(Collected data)
= Beginning of Section =

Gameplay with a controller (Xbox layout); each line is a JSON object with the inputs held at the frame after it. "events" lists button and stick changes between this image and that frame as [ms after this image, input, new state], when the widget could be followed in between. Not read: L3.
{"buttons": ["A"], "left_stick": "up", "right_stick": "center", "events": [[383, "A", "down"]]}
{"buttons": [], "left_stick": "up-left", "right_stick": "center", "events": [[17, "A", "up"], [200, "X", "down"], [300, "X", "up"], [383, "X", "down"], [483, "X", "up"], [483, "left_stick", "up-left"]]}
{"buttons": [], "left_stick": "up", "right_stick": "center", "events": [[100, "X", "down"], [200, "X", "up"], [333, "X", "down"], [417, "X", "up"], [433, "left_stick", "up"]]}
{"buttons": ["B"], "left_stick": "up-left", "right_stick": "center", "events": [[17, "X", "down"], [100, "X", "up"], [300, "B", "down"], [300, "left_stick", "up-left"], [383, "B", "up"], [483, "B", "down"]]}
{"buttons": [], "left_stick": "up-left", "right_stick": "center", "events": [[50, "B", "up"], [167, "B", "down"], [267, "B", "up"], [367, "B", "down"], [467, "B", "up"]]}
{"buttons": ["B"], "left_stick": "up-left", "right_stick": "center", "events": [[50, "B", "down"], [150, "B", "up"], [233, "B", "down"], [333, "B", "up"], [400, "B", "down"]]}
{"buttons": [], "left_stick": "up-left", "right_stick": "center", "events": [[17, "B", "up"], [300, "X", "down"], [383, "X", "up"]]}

= End of Section =

Exercise details:
Each line of the data should be transcribed exactly.

Response:
Gameplay with a controller (Xbox layout); each line is a JSON object with the inputs held at the frame after it. "events" lists button and stick changes between this image and that frame as [ms after this image, input, new state], when the widget could be followed in between. Not read: L3.
{"buttons": ["A"], "left_stick": "up", "right_stick": "center", "events": [[383, "A", "down"]]}
{"buttons": [], "left_stick": "up-left", "right_stick": "center", "events": [[17, "A", "up"], [200, "X", "down"], [300, "X", "up"], [383, "X", "down"], [483, "X", "up"], [483, "left_stick", "up-left"]]}
{"buttons": [], "left_stick": "up", "right_stick": "center", "events": [[100, "X", "down"], [200, "X", "up"], [333, "X", "down"], [417, "X", "up"], [433, "left_stick", "up"]]}
{"buttons": ["B"], "left_stick": "up-left", "right_stick": "center", "events": [[17, "X", "down"], [100, "X", "up"], [300, "B", "down"], [300, "left_stick", "up-left"], [383, "B", "up"], [483, "B", "down"]]}
{"buttons": [], "left_stick": "up-left", "right_stick": "center", "events": [[50, "B", "up"], [167, "B", "down"], [267, "B", "up"], [367, "B", "down"], [467, "B", "up"]]}
{"buttons": ["B"], "left_stick": "up-left", "right_stick": "center", "events": [[50, "B", "down"], [150, "B", "up"], [233, "B", "down"], [333, "B", "up"], [400, "B", "down"]]}
{"buttons": [], "left_stick": "up-left", "right_stick": "center", "events": [[17, "B", "up"], [300, "X", "down"], [383, "X", "up"]]}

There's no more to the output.